In irrigated areas, for example, in-depth knowledge of the soil hydraulic parameters is crucial for crop growth and productivity, as well as for limiting leaching of water, nutrients and other substances (e.g., pesticides) through the unsaturated zone [10,11,12,13,14,15]. In this context, in recent decades, researchers have developed several techniques to estimate soil hydraulic properties, both in field and laboratory conditions. All of the above techniques require sensors for measuring either the water content or the pressure head or both.

With reference to soil water content measuring systems, most determine water content based on the change in some thermal or electrical properties of the soil [16,17,18,19]. As for sensors based on the measurement of electrical quantities, their operation can be based on the propagation of electromagnetic (EM) waves in a medium, which is called dielectric. Belonging to the latter category of sensors are those based on time domain reflectometry (TDR) and frequency domain reflectometry (FDR) techniques, as well as capacitive-based sensors [20,21]. The latter are known to work at low frequencies, and measurements are affected by soil texture, temperature and salinity [22,23,24,25]. Extensive research has demonstrated that such sensors are not so prone to temperature and salinity factors if working in the soil temperature range 15–30 °C and for soils where soil solution electrical conductivity EC_w is less than 10 dS/m [26]. However, as measurement frequency increases (around 50 MHz and above), this influence is reduced [27] (Meter Group, online technical note on soil moisture sensors).

Furthermore, capacitive sensors also exhibit varying responses when installed in sandy versus clayey soils due to the distinct porosity and water retention properties of the respective soils. In sandy soils, with their larger particle sizes and higher porosity, water tends to drain more rapidly, resulting in faster sensor response times but potentially lower accuracy in capturing subtle moisture changes. Conversely, in clayey soils with finer particles and greater water retention capacity, water movement is slower, leading to delayed sensor responses and possibly more stable readings over time. Logsdon and Laird [28] also highlighted that clay minerals demonstrate ongoing dispersion beyond frequencies of 100 MHz. This phenomenon significantly affects the determination of water content in clayey soils, as demonstrated by Robinson et al. [29]. To mitigate this issue, manufacturers typically develop factory calibrations under controlled laboratory conditions using soil media with known physico-chemical and dielectric properties [30].

Soil matric potential is the second Kernel soil hydraulic property. It is an integral over the macroscopic interfacial tension of the pore scale menisci of all air–water–soil interfaces. Tensiometers have been used to measure this hydrological variable [31]. However, for large-scale applications, extensive soil hydrologic characterizations are generally required due to their spatial and temporal variability [32], which may require monitoring water content and pressure head in several sites simultaneously. This commonly implies high monitoring costs, especially when sensors have to be connected in a network and the monitoring system includes automatic monitoring and telemetry, with data transmitted in real time using mobile communication technologies [6]. This aspect may contribute to limiting adoption of such sensing technologies [23,33].

To overcome such problems, several low-cost monitoring systems have been developed for soil hydraulic characterization [34]. Most of these devices are noninvasive, with a fast response, no radiation, flexibility in electrode design and, above all, are amenable for automation in the framework of IoT systems [29,35,36,37,38,39,40].

● Problems to solve:
(1) Reproduce the passage on soil hydraulic sensing from "To overcome such" up to and including "IoT systems [29,35,36,37,38,39,40].".
(2) In the passage on soil hydraulic sensing, which instruments have been used to measure soil matric potential?
(3) Resume the passage on soil hydraulic sensing, picking up after its final sentence.

● Provided material:
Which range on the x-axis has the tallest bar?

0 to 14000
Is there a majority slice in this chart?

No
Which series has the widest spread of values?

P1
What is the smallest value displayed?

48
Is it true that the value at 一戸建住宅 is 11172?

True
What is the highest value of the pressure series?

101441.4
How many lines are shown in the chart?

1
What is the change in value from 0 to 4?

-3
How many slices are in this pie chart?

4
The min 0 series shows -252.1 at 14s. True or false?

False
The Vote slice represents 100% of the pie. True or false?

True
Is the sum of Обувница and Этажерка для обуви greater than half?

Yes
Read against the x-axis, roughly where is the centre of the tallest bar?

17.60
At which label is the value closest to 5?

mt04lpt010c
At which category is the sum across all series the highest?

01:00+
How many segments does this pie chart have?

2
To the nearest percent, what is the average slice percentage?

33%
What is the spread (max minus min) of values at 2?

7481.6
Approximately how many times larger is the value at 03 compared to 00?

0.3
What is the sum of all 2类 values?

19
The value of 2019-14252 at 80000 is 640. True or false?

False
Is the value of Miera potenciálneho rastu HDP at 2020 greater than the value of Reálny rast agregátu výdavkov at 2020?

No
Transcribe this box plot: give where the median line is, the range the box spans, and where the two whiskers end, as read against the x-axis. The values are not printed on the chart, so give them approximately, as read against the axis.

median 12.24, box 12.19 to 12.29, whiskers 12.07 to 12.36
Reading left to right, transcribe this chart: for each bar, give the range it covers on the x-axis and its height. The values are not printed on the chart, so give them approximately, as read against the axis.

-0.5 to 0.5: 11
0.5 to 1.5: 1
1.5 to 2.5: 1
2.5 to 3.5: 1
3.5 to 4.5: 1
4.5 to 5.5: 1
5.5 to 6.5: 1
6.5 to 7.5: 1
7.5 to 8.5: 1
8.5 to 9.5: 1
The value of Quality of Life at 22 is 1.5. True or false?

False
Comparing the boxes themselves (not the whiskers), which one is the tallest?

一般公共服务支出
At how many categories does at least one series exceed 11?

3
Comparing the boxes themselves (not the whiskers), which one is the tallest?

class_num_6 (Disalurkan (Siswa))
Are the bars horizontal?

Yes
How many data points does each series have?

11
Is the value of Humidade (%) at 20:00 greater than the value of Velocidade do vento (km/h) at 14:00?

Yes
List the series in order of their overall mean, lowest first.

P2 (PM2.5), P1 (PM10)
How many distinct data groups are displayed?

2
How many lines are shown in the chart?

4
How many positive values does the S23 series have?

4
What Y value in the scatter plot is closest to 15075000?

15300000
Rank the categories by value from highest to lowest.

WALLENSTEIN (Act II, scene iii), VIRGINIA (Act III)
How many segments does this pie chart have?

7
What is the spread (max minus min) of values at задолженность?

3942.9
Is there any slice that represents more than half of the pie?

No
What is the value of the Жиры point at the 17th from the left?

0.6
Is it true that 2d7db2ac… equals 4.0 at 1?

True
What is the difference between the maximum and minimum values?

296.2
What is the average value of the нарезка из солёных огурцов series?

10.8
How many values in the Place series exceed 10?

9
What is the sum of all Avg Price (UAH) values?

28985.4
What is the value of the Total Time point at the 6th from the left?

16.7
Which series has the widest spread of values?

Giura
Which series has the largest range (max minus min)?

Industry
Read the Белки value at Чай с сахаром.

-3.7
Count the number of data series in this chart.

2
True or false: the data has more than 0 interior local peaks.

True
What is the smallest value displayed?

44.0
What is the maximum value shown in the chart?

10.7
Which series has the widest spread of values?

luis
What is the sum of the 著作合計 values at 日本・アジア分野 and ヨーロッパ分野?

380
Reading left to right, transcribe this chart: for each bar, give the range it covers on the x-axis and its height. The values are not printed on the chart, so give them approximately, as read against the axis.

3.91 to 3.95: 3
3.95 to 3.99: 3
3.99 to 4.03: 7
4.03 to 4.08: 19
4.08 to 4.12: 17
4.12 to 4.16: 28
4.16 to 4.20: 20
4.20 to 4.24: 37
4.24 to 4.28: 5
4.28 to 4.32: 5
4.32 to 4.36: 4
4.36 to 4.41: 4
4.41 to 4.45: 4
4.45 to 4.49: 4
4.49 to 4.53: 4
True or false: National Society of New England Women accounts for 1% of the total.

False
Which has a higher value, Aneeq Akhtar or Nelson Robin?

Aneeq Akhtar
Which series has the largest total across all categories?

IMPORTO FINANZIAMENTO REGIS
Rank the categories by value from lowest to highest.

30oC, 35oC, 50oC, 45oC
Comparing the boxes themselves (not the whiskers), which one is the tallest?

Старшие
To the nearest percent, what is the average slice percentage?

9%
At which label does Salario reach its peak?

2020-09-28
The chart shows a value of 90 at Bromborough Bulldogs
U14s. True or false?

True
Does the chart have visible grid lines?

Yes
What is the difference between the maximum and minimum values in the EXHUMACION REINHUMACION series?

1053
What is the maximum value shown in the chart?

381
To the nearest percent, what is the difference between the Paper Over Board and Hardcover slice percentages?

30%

● Answer section:
(1)
To overcome such problems, several low-cost monitoring systems have been developed for soil hydraulic characterization [34]. Most of these devices are noninvasive, with a fast response, no radiation, flexibility in electrode design and, above all, are amenable for automation in the framework of IoT systems [29,35,36,37,38,39,40].

(2) Tensiometers.

(3)
In this context, the aim of this research was to design and implement a compact IoT-based platform for stand-alone soil water status monitoring, using several sensors which can be remotely controlled. Our IoT platform allows measurements of volumetric water content (θ) and soil matric potential (h) at different depths. Furthermore, the specific layout of the measuring system also allows the K(θ) or K(h) relationship to be estimated via the instantaneous profile method (IPM; [41]).

2. Materials and Methods

2.1. Conceptual Framework of the Monitoring System

The basic apparatus of the monitoring system (named Soil HYdraulic PROperties Meter: SHYPROM) consists of (i) a microcontroller board, (ii) three pairs of steel electrodes for soil moisture estimates, (iii) a pair of porous tensiometer cups connected to two electronic pressure transducers for soil water matric potential measurement, and (iv) a temperature sensor.

Raw data collected from sensors are managed by the microcontroller and wirelessly transferred to a Cloud Server (e.g., ThingSpeak, https://thingspeak.com/) at fixed time intervals. After sending on Cloud, stored data can then be displayed on an end device (e.g., laptop, mobile phone, etc.). To facilitate sensor data visualization on mobile devices, a customized Android-based application (named SHYPROM_APP) was also developed. Figure 1 shows the schematic diagram of the IoT-based device platform.

2.2. Development of the IoT-Based Monitoring System

Nowadays, there is a wide range of commercially available microcontrollers. In the present project, we selected the ESP 32 SIM800L as a microcontroller mainly because of its multiple 12 bits Analogical-to-Digital Converter (ADC) inputs and the capability to generate Pulse Width Modulation (PWM) signals at higher frequencies than other microprocessors such as Arduino Uno. Furthermore, the microcontroller features an integrated nano SIM card slot, as well as WIFI and Bluetooth modules, facilitating remote sensor control.

The device comprises two plexiglass tubes (2 cm in diameter) serving as tensiometers. Each tensiometer is assembled with a porous ceramic cup with an air entry value equal to 150 kPa and an electronic pressure transducer (MPX5100DP model, Freescale Semiconductor, Austin, TX, USA). The pressure transducer includes integrated signal amplification and temperature compensation circuits, supporting a linear voltage output for an overall differential pressure range from 0 to 100 kPa. Each pressure transducer was glued onto a three-way valve, allowing the opening and closing of the tensiometer for water filling. The valve was installed onto a silicone stopper, closing the top side of the tensiometer.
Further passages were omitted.